**Exercise:** Write out all of the records again, substituting "image" for every "photo" and keeping everything else the same. Omit the pictures from your answer.

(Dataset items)
____

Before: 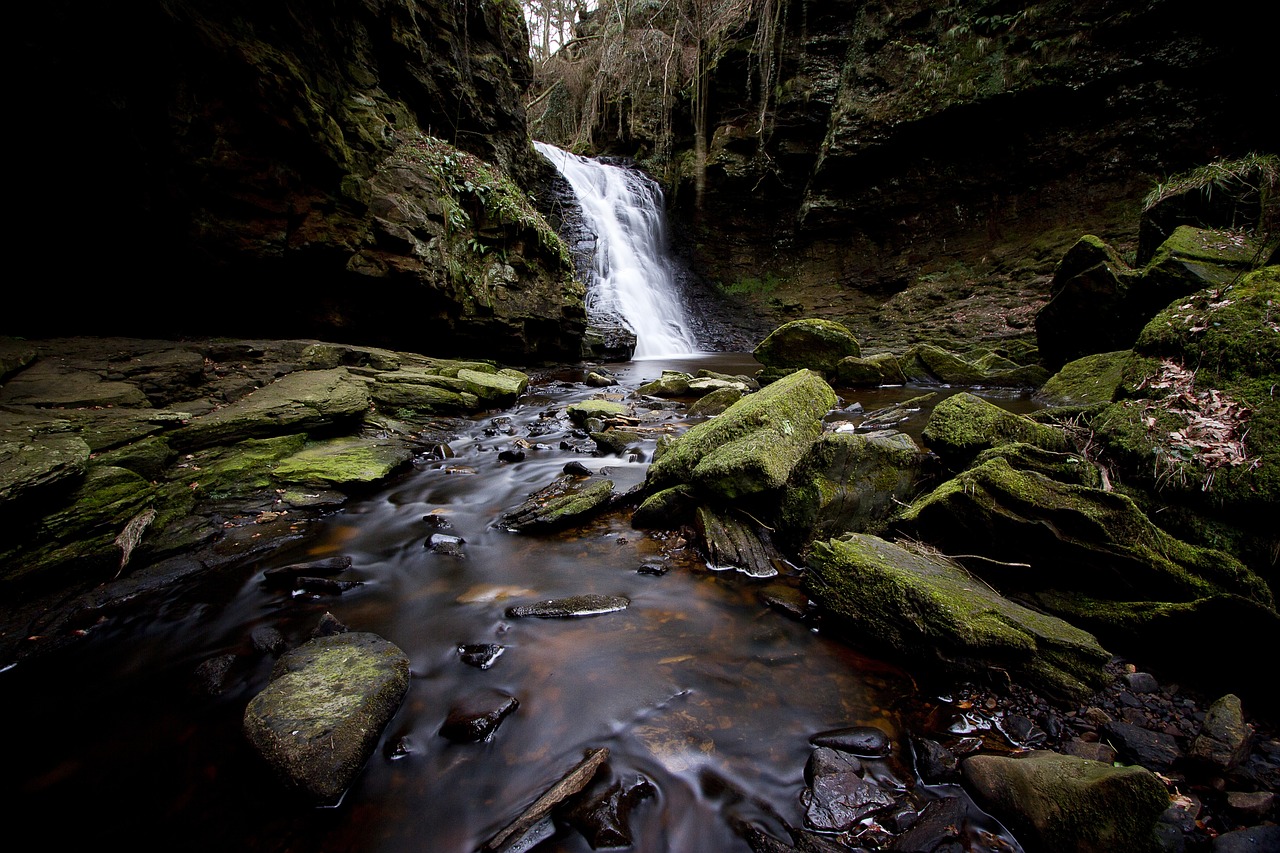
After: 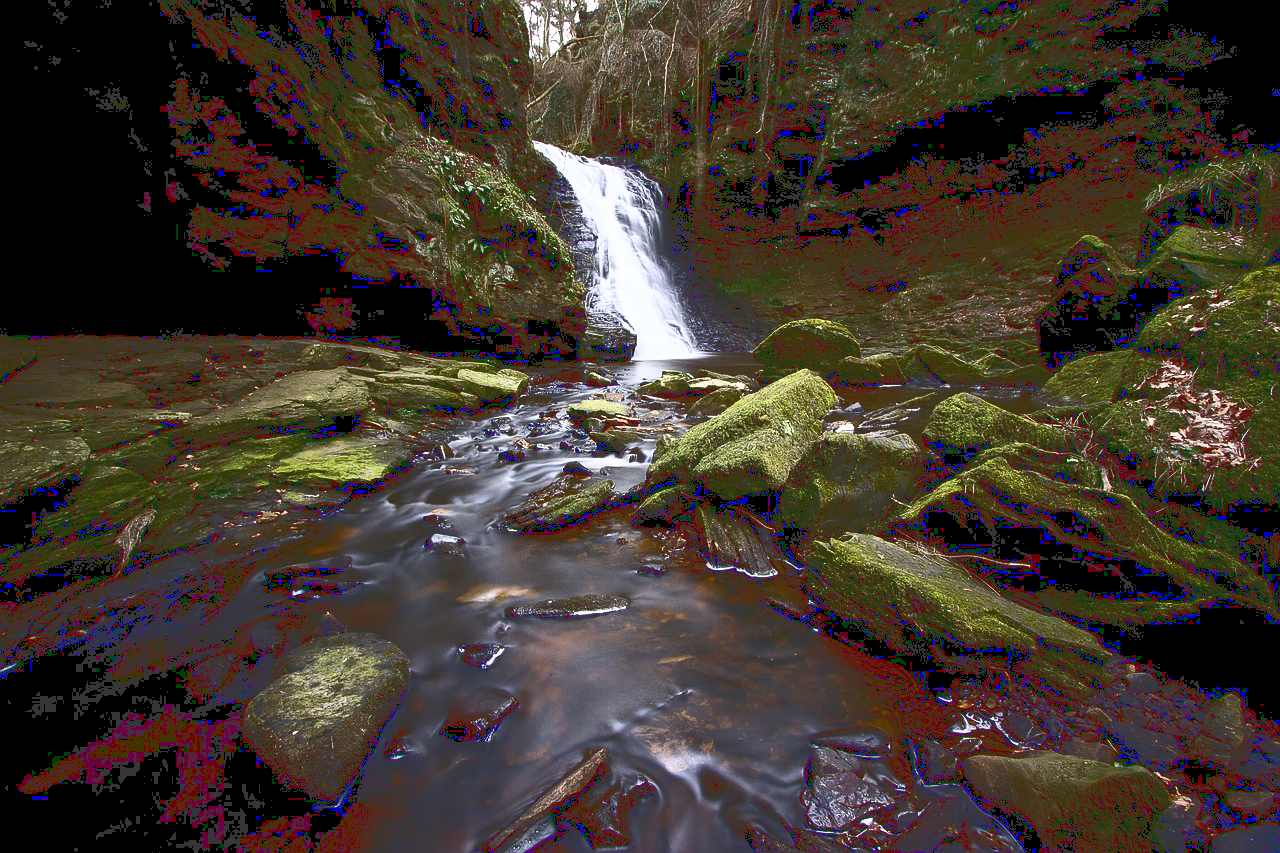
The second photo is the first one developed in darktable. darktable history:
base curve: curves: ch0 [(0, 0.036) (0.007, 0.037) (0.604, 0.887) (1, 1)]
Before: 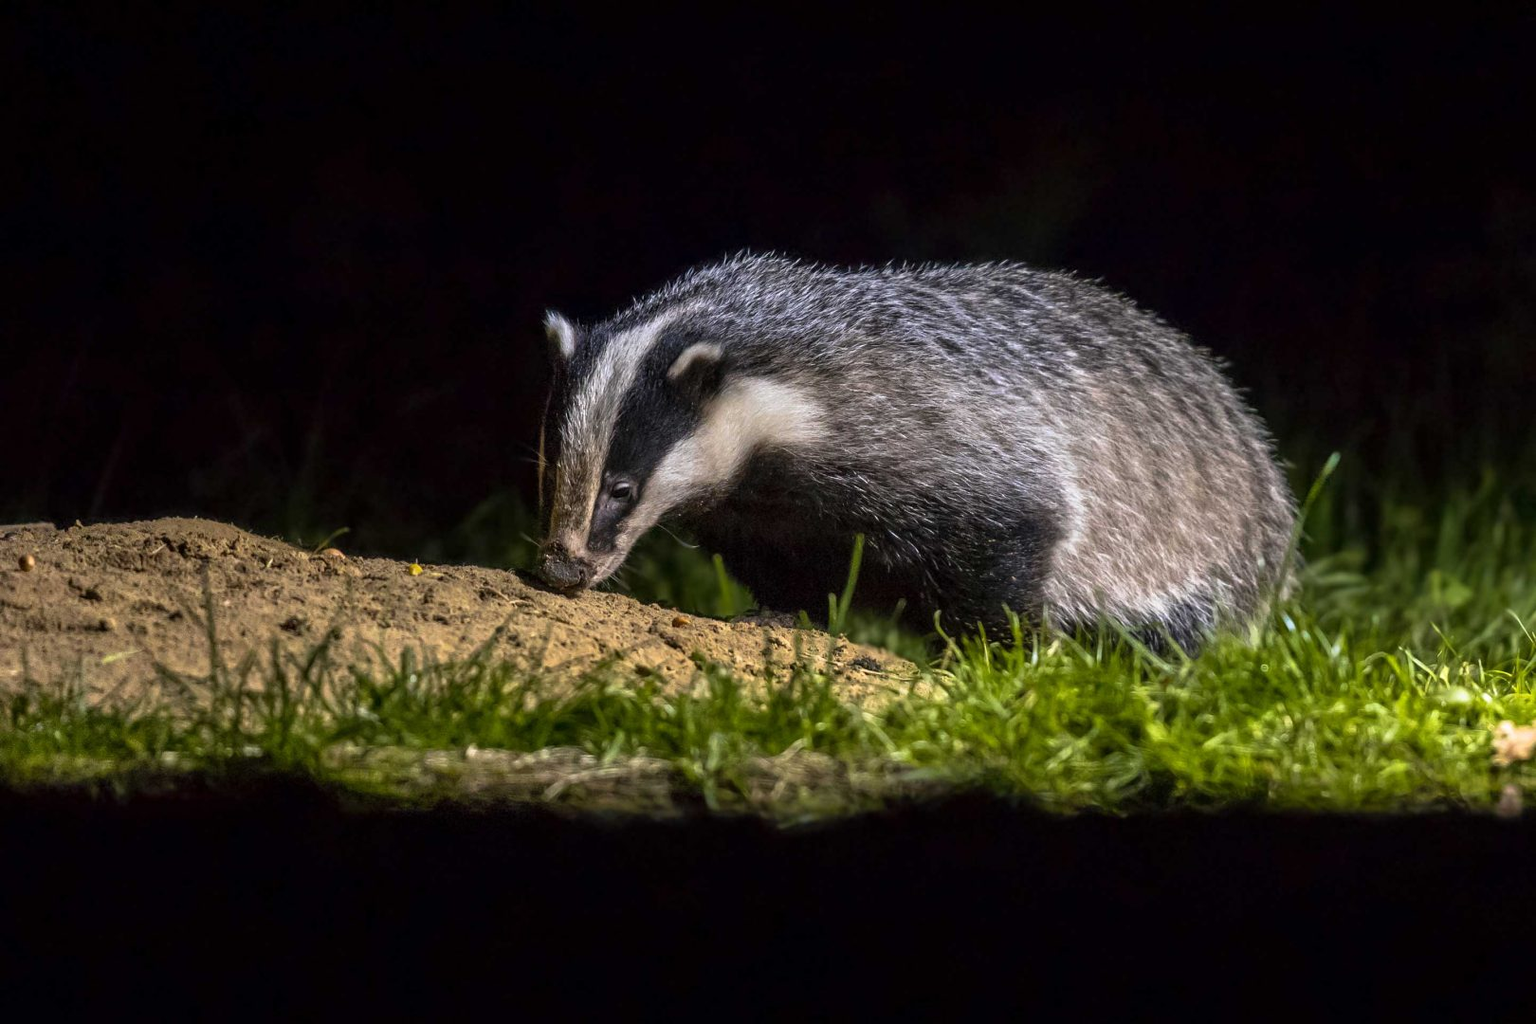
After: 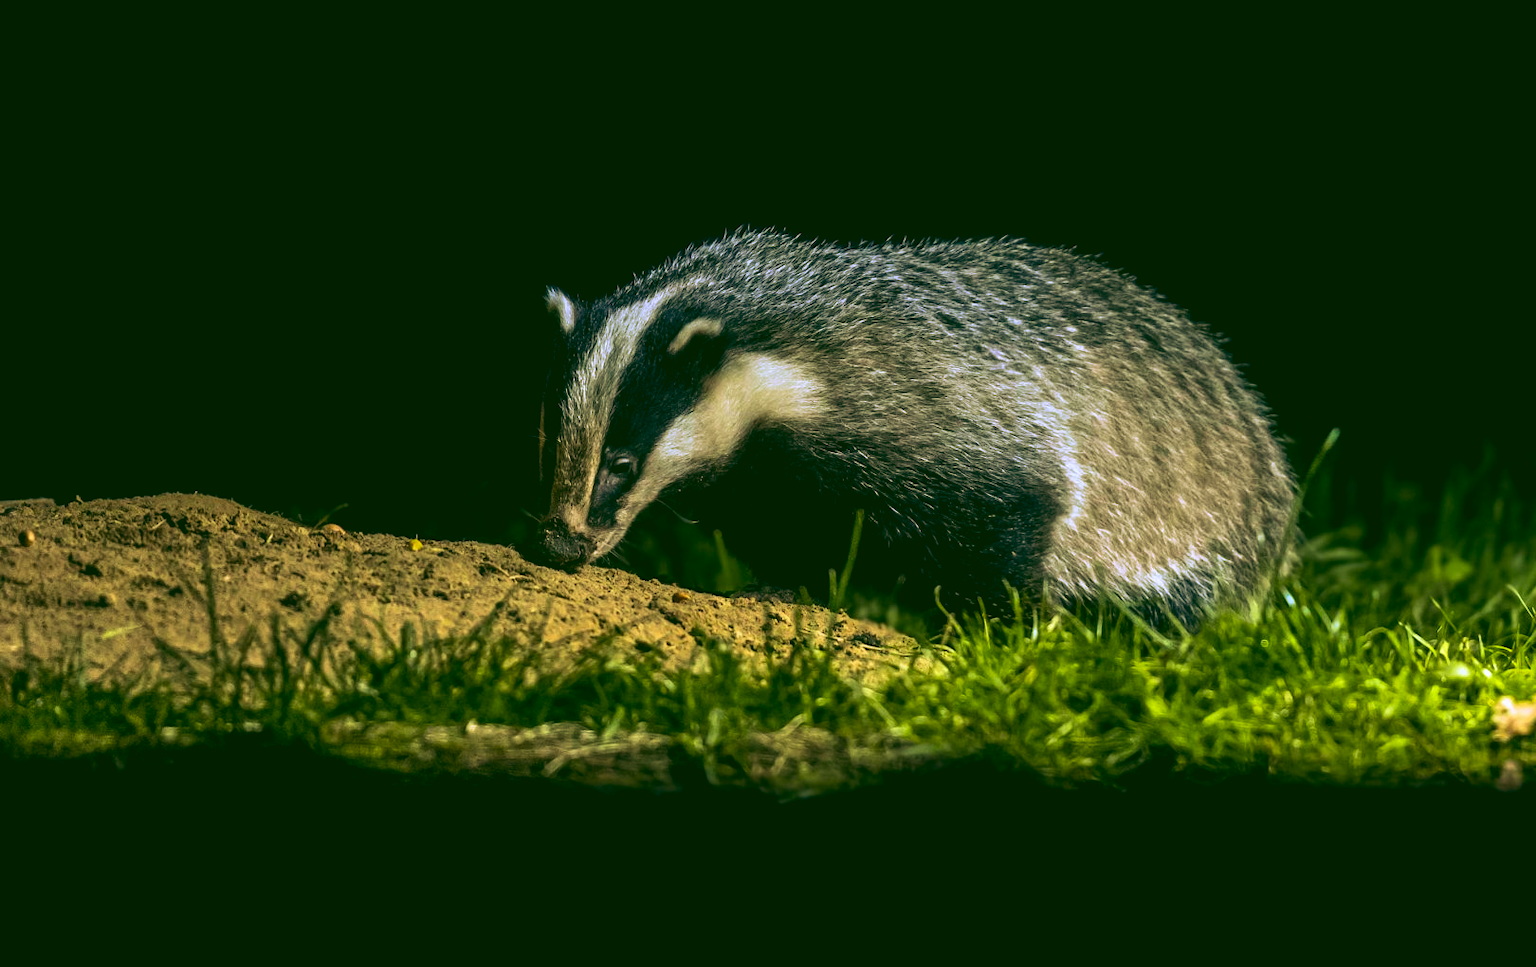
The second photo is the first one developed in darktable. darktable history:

____

**Exercise answer:**
Before: 
After: 
The second image is the first one developed in darktable. darktable history:
base curve: curves: ch0 [(0, 0.036) (0.007, 0.037) (0.604, 0.887) (1, 1)]
Before: 
After: 
The second image is the first one developed in darktable. darktable history:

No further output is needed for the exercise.